Mr. V. M. Griswold, Peekskill, N. Y., has been experimenting in this direction for the last three years with varied success, persistently overcoming one difficulty after another, until he is able to produce passable results always, and very fine and promising ones in some cases. He has shown us prints which possess elegant detail and half-tone, yet lacking purity in the whites and brilliancy. His principal trouble seems to be in the matter of exposure, and to discover the best method of sensitizing his paper or other medium. The prints we have seen are of cabinet size, larger and smaller, upon iron and paper. He secures them with equal facility upon wood, canvas, silk, etc.

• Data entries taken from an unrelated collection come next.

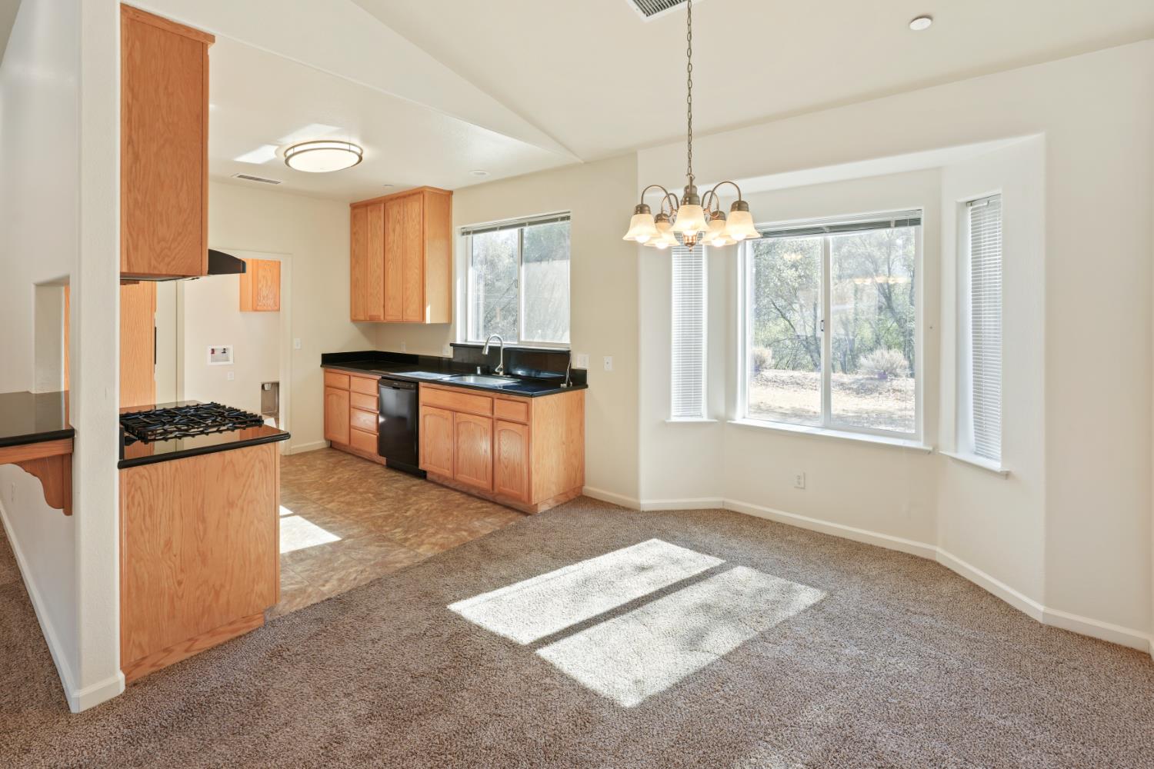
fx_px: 513
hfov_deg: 96.7
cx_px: 577
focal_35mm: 16
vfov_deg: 73.7
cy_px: 384
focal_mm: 16
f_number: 8
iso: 100
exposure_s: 1/5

The details of his process are not yet made public. We are assured that it is based upon an entirely new and beautiful principle, as well as quite an original one.

To avoid the transferring, Mr. M. Carey Lea[1] recommends printing through or upon glass by reflected light. He places the frame, holding the negative and the pigmented glass, against the wall beside the window at which the sun enters. A mirror is then so placed that the rays fall upon it almost perpendicularly, and are reflected upon the frame. After printing, all that is necessary is to wash off the superfluous pigment, and the picture is finished.

Here we leave this wonderful process, for the experimenter to follow up and perfect.

  1. Philadelphia Photographer,” April, 1868, p. 104.